The Nobel laureate said America’s policy on snooping may be in the interest of that country, but India and its scientists should work towards making its internal information more secure
Nobel laureate Venkatraman Ramakrishnan on Sunday said India should not allow other countries to snoop on it and extract information sensitive to national interests.
In the wake of revelations in the media that the USA had under surveillance many countries and their national leaders, Dr. Ramakrishnan said America’s policy might be in the interest of that country, but India and its scientists should work towards making its internal information more secure.
“Cyber security is very important for a country like Ind-ia as a lot of vital information might be out in the open. Indian government can take the help of scientists to develop algorithms which are hard to crack and this can make snooping difficult,” he said.
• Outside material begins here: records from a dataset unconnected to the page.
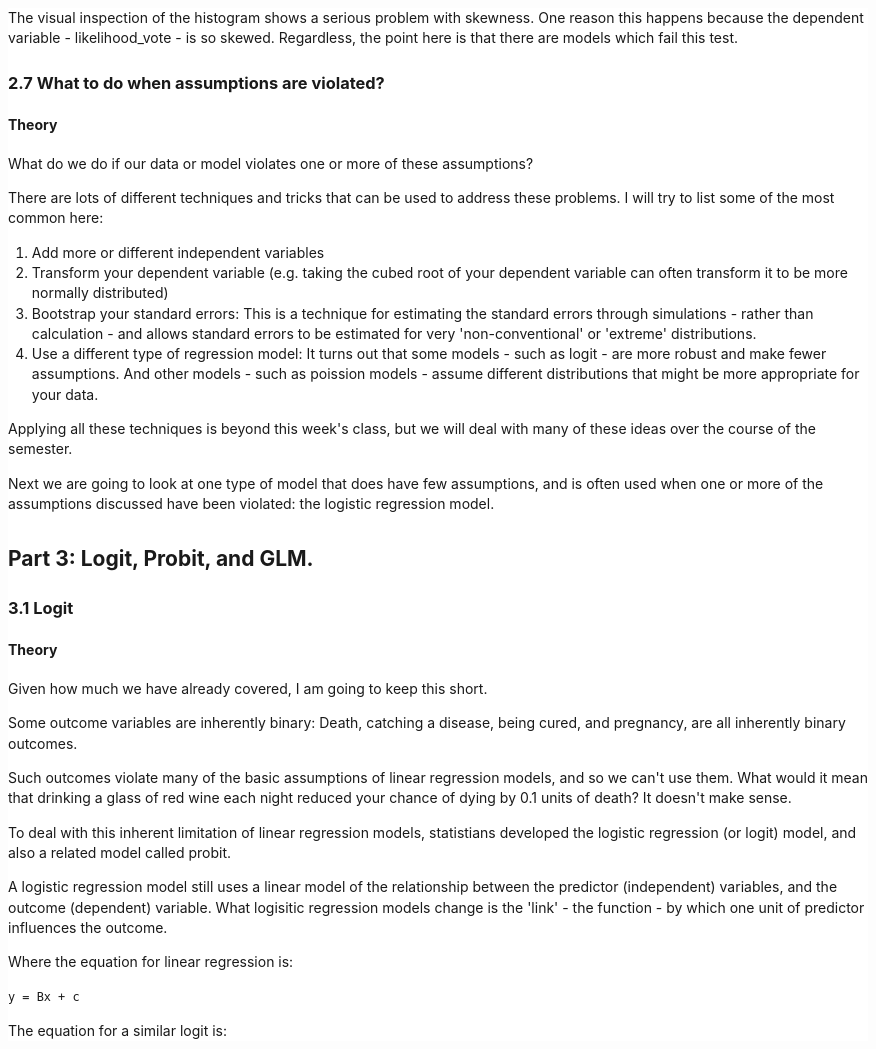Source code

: The visual inspection of the histogram shows a serious problem with skewness. One reason this happens because the  dependent variable - likelihood_vote - is so skewed. Regardless, the point here is that there are models which fail this test. 

### 2.7 What to do when assumptions are violated?

#### **Theory**

What do we do if our data or model violates one or more of these assumptions?  

There are lots of different techniques and tricks that can be used to address these problems. I will try to list some of the most common here: 

1. Add more or different independent variables 
2. Transform your dependent variable (e.g.  taking the cubed root of your dependent variable can often transform it to be more normally distributed) 
3. Bootstrap your standard errors: This is a  technique for estimating the standard errors through simulations - rather than calculation - and  allows standard errors to be estimated for  very 'non-conventional' or 'extreme' distributions. 
4. Use a different type of regression model: It turns out that some models - such as logit - are more robust and make fewer assumptions. And other models - such as poission models - assume different distributions that might be more  appropriate for your data.  

Applying all these techniques is beyond this week's class, but we will deal with many of these ideas over the course of the semester. 

Next we are going to look at one type of model that does have few assumptions, and is often used  when one or more of the assumptions discussed have been violated: the logistic regression model. 

## Part 3: Logit, Probit, and GLM.

### 3.1 Logit

#### **Theory**

Given how much we have already covered, I am  going to keep this short.  

Some outcome variables are inherently binary: Death, catching a disease, being cured, and  pregnancy, are all inherently binary outcomes. 

Such outcomes violate many of the basic assumptions of linear regression models, and so we can't use them. What would it mean that drinking a glass of red wine each night reduced your chance of dying by 0.1 units of death? It  doesn't make sense.  

To deal with this inherent limitation of linear regression models, statistians developed  the logistic regression (or logit) model, and also a related model called probit. 

A logistic regression model still uses a linear model of the relationship between the predictor (independent) variables, and the outcome (dependent) variable. What logisitic regression models change is the 'link' - the function - by which  one unit of predictor influences the outcome.  

Where the equation for linear regression is: 

    y = Bx + c 

The equation for a similar logit is:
The eminent microbiologist, who teaches at University of Cambridge, was speaking at the inauguration of the C.R. Rao Gallery at the C.R. Rao Advanced Institute of Mathematics, Statistics and Computer Science at the University of Hyderabad.
Dr. Ramakrishnan felt solutions to problems that are unique to India could come from the fundamental sciences.
“India has lot of interesting problems that can lead to fundamental sciences developing a solution for them. For example, scientists can work on lost plants and animal species. They can also work on Indian genomes as they can generate lot of data since genetic diversity of India is second only to Africa,” he said.
Earlier, the C.R. Rao gallery was inaugurated on the occasion of the 126 birth anniversary of legendary mathematician Srinivasa Ramanujam. Designed by Dr. Rao’s daughter Tejaswini Rao, the gallery gives a peek in to the vast contribution made by the 93-year-old in the field of mathematics and statistics.
Dr. Rao said the main aim of the gallery was to inspire young scientists and open a new door of knowledge for them. Former DRDO Director-General V.K. Saraswat said with the country’s focus on cyber security and bio-defence, maths and statistics institutes would play a pivotal role in the near future.